If you combine that jump dialogue with judicious use of markers
you can fly around the
timeline. Press M to place a marker where ever the cursor is in a project and you can use the numbers 1 through 0 to quickly jump to the first 10 markers from anywhere in the project at anytime. If you have the ReaperAccess Plug-In installed the measure/beat etc that you move to will be spoken.
Use any of the above Methods to navigate through the project to the start of where you want to select then:
|STEPS||KN HotKey||ReaAccess HotKey|
|1)Select the tracks you want to make the selection on, or select all tracks.||OPT+CMD+Up/Down Arrows (add SHIFT to select contiguous tracks)||Up/Down Arrows (Add SHIFT to select contiguous tracks)|
|2) Set Start Point.||OPT+[||ALT+SHIFT+[ (or ALT+[)|
|3) Use one of above navigational method to move to where you want the end of selection, then set end point.||OPT+]||ALT+SHIFT+] (or ALT+])|
|4) Select all items on all selected tracks in current time selection.||OPT+A||No HotKey; Create one. (Suggest using ALT+A)|
|5) Toggle loop or Repeat of Selection On Playback||R||CTRL+R|
If you have the ReaperAccess Plug-In installed you can navigate to/select tracks with just the up/down arrows. However using them along with Shift doesn’t appear to Select contiguous tracks.

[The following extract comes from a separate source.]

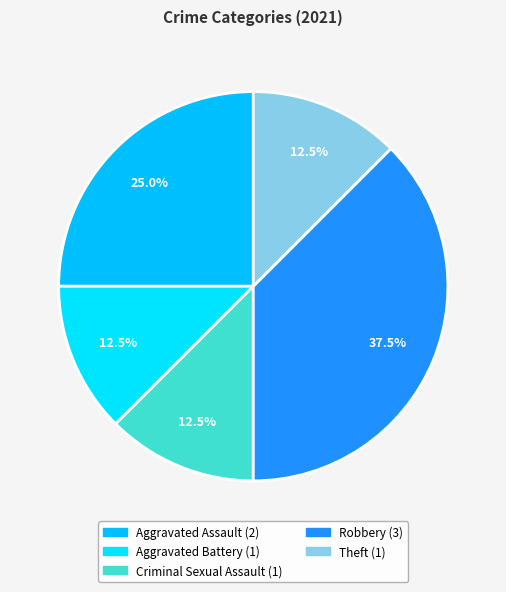

Does Robbery account for over 50% of the chart?

No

Navigating/Selecting Tracks via ReaConsole
To quickly get to any track in a project you can open ReaConsole (by pressing default HotKey C) and typing upper case “S” followed by the track number. Seperate non contiguous tracks with a comma, (e.g. S1,3,7) to select those tracks quickly. Use a dash to select all tracks inbetween and including the first and last track (e.g. S1-7 to select tracks one through seven). You can also use track names as well, (e.g. “Sguitar” to select the track named guitar). Wildcards are useful allowing for quick selection of all tracks that have guitar in their name, (eg. Sgui*). ReaConsole commands are case sensative. upper case letters usually force a command and lower case toggles it. For example upper case “S1″ will force only track one to be selected after the command is executed despite whatever tracks were selected before. Which means “s1″ will only toggle the selection of track 1. Therefore, if track one was already selected, it would unselect it; If track one was not selected it would select it. These ReaConsole methods can be used in place of the track navigation HotKeys provided in the frequently encountered scenarios.